The collection came to St. Cloud State University in February thanks to a donation from Birk’s life partner, Lynda Weiss, and from a collaboration with Morrison County Historical Society for stewardship of artifacts from a major site excavated by Birk.
The grant will fund preparation of physical spaces at St. Cloud State to serve as the permanent library, laboratory and archival space for the collection with the appropriate environmental controls and security necessary to protect the collection. The work will include processing and creation of a filing system for the paper archive by a professional archivist.
The collection is extremely important to Minnesota and Great Lakes archaeology and history as well as an opportunity for researchers and students at St. Cloud State and beyond, said Rob Mann, Associate Professor of Anthropology.
The Birk Collection includes research texts — archival and primary documents, artifacts from an important fur trade site Birk worked on throughout the 1980s, photographs and slides from excavations and much more. The collection includes documents covering the fur trade era, dams, logging campus, railroads and forts.
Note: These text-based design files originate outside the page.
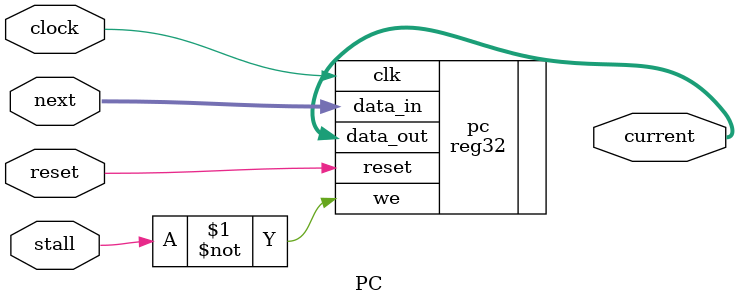
<source format=v>
module PC(
    input [31:0] next,
    input clock, 
    input stall, 
    input reset,
    output [31:0] current
);

    reg32 pc(.data_out(current), .data_in(next), .clk(clock), .we(~stall), .reset(reset));

endmodule

</source>
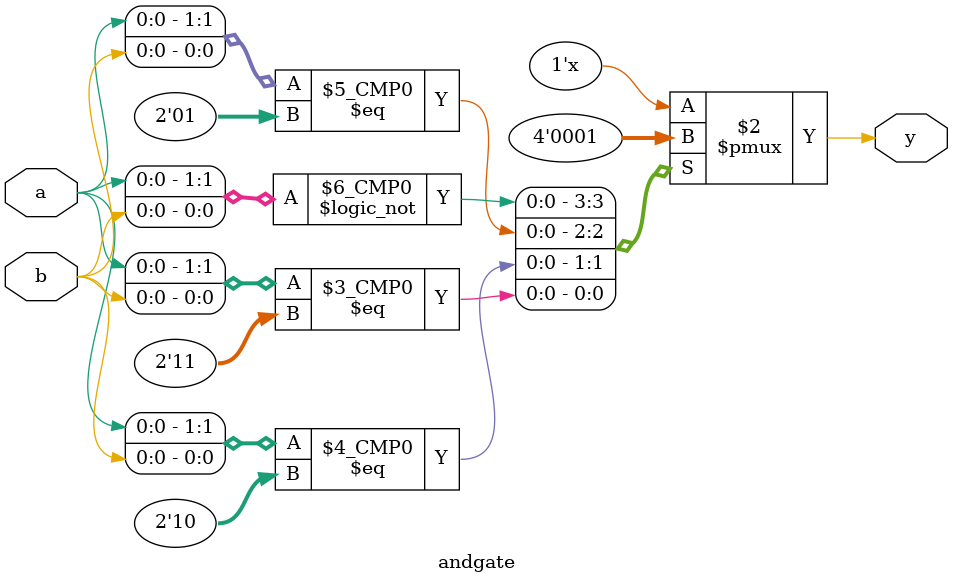
<source format=v>
module andgate (a,b,y);
  
  input a,b;
  output reg y;
  
  always @ (a,b)
    begin
      case({a,b})
        2'b00: y=0;
        2'b01: y=0;
        2'b10: y=0;
        2'b11: y=1;
      endcase
    end
  
  
endmodule

</source>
The Minnesota Historical and Cultural Heritage Grants program is a competitive process created to provide financial support for projects focused on preserving Minnesota’s history and culture. This state-funded program is made possible by the Legacy Amendment’s Arts and Cultural Heritage Fund, created through a constitutional amendment by the people of Minnesota in 2008.
The Birk Collection
• A research library of over 2,000 volumes of books, journals, site reports, and manuscripts.
• A paper archive of approximately 80 linear feet of materials, including extensive and comprehensive field notes for 50 years of archaeological field work
• An extensive map collection
• Artifacts and associated records from the archaeological site of an 18th-century fur trade post listed in the National Register of Historic Places.